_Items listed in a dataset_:
• • •
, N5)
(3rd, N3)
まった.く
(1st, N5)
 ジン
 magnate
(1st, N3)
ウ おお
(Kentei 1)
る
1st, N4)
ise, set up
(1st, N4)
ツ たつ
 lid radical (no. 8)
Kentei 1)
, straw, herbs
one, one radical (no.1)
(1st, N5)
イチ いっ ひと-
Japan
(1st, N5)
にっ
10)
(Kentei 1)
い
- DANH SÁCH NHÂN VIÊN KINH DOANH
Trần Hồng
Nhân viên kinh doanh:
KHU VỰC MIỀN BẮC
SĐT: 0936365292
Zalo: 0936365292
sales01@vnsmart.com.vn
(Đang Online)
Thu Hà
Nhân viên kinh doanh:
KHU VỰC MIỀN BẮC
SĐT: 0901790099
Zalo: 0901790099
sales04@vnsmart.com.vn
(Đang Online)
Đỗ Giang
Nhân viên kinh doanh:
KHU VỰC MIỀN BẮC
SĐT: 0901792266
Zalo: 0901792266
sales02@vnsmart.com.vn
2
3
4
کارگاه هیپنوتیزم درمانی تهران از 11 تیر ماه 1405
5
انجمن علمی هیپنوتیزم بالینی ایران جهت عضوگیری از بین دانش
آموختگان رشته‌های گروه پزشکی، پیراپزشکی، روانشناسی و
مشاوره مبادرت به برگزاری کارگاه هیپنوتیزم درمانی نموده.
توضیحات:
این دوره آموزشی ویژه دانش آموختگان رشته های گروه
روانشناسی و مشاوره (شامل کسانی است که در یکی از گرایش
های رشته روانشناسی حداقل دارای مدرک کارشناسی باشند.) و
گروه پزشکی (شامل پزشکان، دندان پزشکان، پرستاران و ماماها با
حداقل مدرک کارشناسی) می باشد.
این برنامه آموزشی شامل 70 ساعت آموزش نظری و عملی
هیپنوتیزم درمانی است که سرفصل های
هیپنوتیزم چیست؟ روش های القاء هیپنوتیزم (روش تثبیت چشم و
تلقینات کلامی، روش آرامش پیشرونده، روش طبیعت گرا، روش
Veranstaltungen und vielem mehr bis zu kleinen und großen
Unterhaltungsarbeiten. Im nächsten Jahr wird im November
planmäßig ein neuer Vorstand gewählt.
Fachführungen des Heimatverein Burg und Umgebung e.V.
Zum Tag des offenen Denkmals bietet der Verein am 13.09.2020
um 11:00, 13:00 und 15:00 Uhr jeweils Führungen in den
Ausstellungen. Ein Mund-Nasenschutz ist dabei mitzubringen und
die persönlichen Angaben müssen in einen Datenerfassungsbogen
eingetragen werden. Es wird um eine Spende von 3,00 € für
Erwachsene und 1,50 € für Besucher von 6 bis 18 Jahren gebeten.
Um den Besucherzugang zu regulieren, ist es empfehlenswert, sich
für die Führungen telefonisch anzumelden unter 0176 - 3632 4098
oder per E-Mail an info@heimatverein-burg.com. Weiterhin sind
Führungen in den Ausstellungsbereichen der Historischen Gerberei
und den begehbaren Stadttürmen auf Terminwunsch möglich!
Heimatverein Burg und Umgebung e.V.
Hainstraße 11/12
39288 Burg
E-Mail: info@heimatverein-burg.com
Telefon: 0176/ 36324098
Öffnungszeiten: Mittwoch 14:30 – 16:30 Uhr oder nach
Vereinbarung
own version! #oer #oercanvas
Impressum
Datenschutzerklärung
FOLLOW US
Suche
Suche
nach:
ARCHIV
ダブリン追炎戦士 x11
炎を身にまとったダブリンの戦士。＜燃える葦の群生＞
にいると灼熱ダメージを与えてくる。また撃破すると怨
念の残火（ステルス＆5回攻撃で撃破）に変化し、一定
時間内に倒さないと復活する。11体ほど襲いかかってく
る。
• • •
_What is needed_: All of the lines above should be returned exactly as written.

_Finished exercise_:
, N5)
(3rd, N3)
まった.く
(1st, N5)
 ジン
 magnate
(1st, N3)
ウ おお
(Kentei 1)
る
1st, N4)
ise, set up
(1st, N4)
ツ たつ
 lid radical (no. 8)
Kentei 1)
, straw, herbs
one, one radical (no.1)
(1st, N5)
イチ いっ ひと-
Japan
(1st, N5)
にっ
10)
(Kentei 1)
い
- DANH SÁCH NHÂN VIÊN KINH DOANH
Trần Hồng
Nhân viên kinh doanh:
KHU VỰC MIỀN BẮC
SĐT: 0936365292
Zalo: 0936365292
sales01@vnsmart.com.vn
(Đang Online)
Thu Hà
Nhân viên kinh doanh:
KHU VỰC MIỀN BẮC
SĐT: 0901790099
Zalo: 0901790099
sales04@vnsmart.com.vn
(Đang Online)
Đỗ Giang
Nhân viên kinh doanh:
KHU VỰC MIỀN BẮC
SĐT: 0901792266
Zalo: 0901792266
sales02@vnsmart.com.vn
2
3
4
کارگاه هیپنوتیزم درمانی تهران از 11 تیر ماه 1405
5
انجمن علمی هیپنوتیزم بالینی ایران جهت عضوگیری از بین دانش
آموختگان رشته‌های گروه پزشکی، پیراپزشکی، روانشناسی و
مشاوره مبادرت به برگزاری کارگاه هیپنوتیزم درمانی نموده.
توضیحات:
این دوره آموزشی ویژه دانش آموختگان رشته های گروه
روانشناسی و مشاوره (شامل کسانی است که در یکی از گرایش
های رشته روانشناسی حداقل دارای مدرک کارشناسی باشند.) و
گروه پزشکی (شامل پزشکان، دندان پزشکان، پرستاران و ماماها با
حداقل مدرک کارشناسی) می باشد.
این برنامه آموزشی شامل 70 ساعت آموزش نظری و عملی
هیپنوتیزم درمانی است که سرفصل های
هیپنوتیزم چیست؟ روش های القاء هیپنوتیزم (روش تثبیت چشم و
تلقینات کلامی، روش آرامش پیشرونده، روش طبیعت گرا، روش
Veranstaltungen und vielem mehr bis zu kleinen und großen
Unterhaltungsarbeiten. Im nächsten Jahr wird im November
planmäßig ein neuer Vorstand gewählt.
Fachführungen des Heimatverein Burg und Umgebung e.V.
Zum Tag des offenen Denkmals bietet der Verein am 13.09.2020
um 11:00, 13:00 und 15:00 Uhr jeweils Führungen in den
Ausstellungen. Ein Mund-Nasenschutz ist dabei mitzubringen und
die persönlichen Angaben müssen in einen Datenerfassungsbogen
eingetragen werden. Es wird um eine Spende von 3,00 € für
Erwachsene und 1,50 € für Besucher von 6 bis 18 Jahren gebeten.
Um den Besucherzugang zu regulieren, ist es empfehlenswert, sich
für die Führungen telefonisch anzumelden unter 0176 - 3632 4098
oder per E-Mail an info@heimatverein-burg.com. Weiterhin sind
Führungen in den Ausstellungsbereichen der Historischen Gerberei
und den begehbaren Stadttürmen auf Terminwunsch möglich!
Heimatverein Burg und Umgebung e.V.
Hainstraße 11/12
39288 Burg
E-Mail: info@heimatverein-burg.com
Telefon: 0176/ 36324098
Öffnungszeiten: Mittwoch 14:30 – 16:30 Uhr oder nach
Vereinbarung
own version! #oer #oercanvas
Impressum
Datenschutzerklärung
FOLLOW US
Suche
Suche
nach:
ARCHIV
ダブリン追炎戦士 x11
炎を身にまとったダブリンの戦士。＜燃える葦の群生＞
にいると灼熱ダメージを与えてくる。また撃破すると怨
念の残火（ステルス＆5回攻撃で撃破）に変化し、一定
時間内に倒さないと復活する。11体ほど襲いかかってく
る。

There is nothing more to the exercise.